はんだマスクブリッジの影響を最も受けやすい部品はどれですか?
ピッチ0.5mm以下のQFP/QFN/LGA/DFNパッケージ
BGAボールピッチ0.8mm以下(特に携帯電話およびタブレットのマザーボード向け)
ピッチ0.4mm/0.5mmのSOIC、SOP、SOTパッケージ
0402/0201/01005表面実装抵抗器およびコンデンサの高密度実装領域
Type-C、HDMI、FPCコネクタ用のファインピッチパッド
中央にヒートシンクを備えたQFN(周辺ピンにははんだペーストブリッジが必要です。そうでないと、ヒートシンクからのはんだペーストが周囲のピンを完全に覆ってしまいます)

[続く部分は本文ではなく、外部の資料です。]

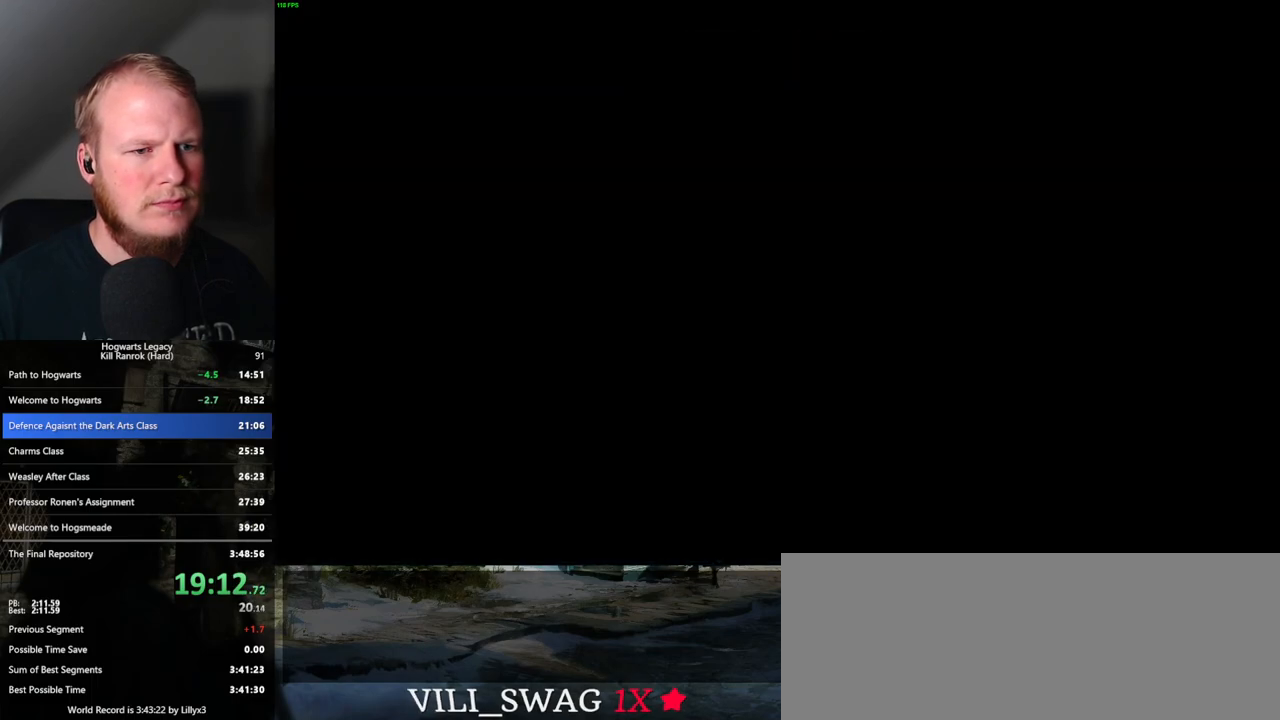
{"keys": [], "mouse": ["wheel"], "events": [[267, "mouse_wheel", "down"]]}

多くのハードウェアエンジニアは、設計時に回路図とレイアウトの見た目のみを重視し、デフォルトのはんだマスク拡張幅0.05mmでは、0.5mmピッチのICでは実際にははんだペーストブリッジ用のスペースが0.5 - 0.1 = 0.4mmしかないことに気づいていません。アライメント公差を差し引くと、わずか0.05mm、あるいはマイナスの値になる場合もあり、その結果、工場でウィンドウ全体が開いてしまい、ショートの原因は完全にお客様の責任となります。
正しい設計方法
パッド間隔が0.5mm以上の場合、ソルダーマスクの膨張を0.04~0.05mmに抑え、少なくとも0.1mmのソルダーマスクブリッジを維持することを推奨します。
パッド間隔が0.4mm以下の場合、ソルダーマスクの膨張は0.035mm以下、あるいは0.025mm以下である必要があります(高精度部品を扱うメーカーに事前に確認してください)。
QFNセンターヒートシンクは、グリッド分割またはウィンドウ分割を使用し、ウィンドウを完全に開放しないでください。
重要な部品にティアドロップを追加すると、ソルダーマスクの密着性が大幅に向上し、ソルダーマスクブリッジの破損を防止できます。
ガーバー出力を行う前に、CAMツールを使用してソルダーマスクレイヤーを確認し、誤って結合されたウィンドウがないことを確認してください。
ソルダーマスクブリッジは、単なる「美観設計」ではなく、SMTプロセスにおける最後の防御線です。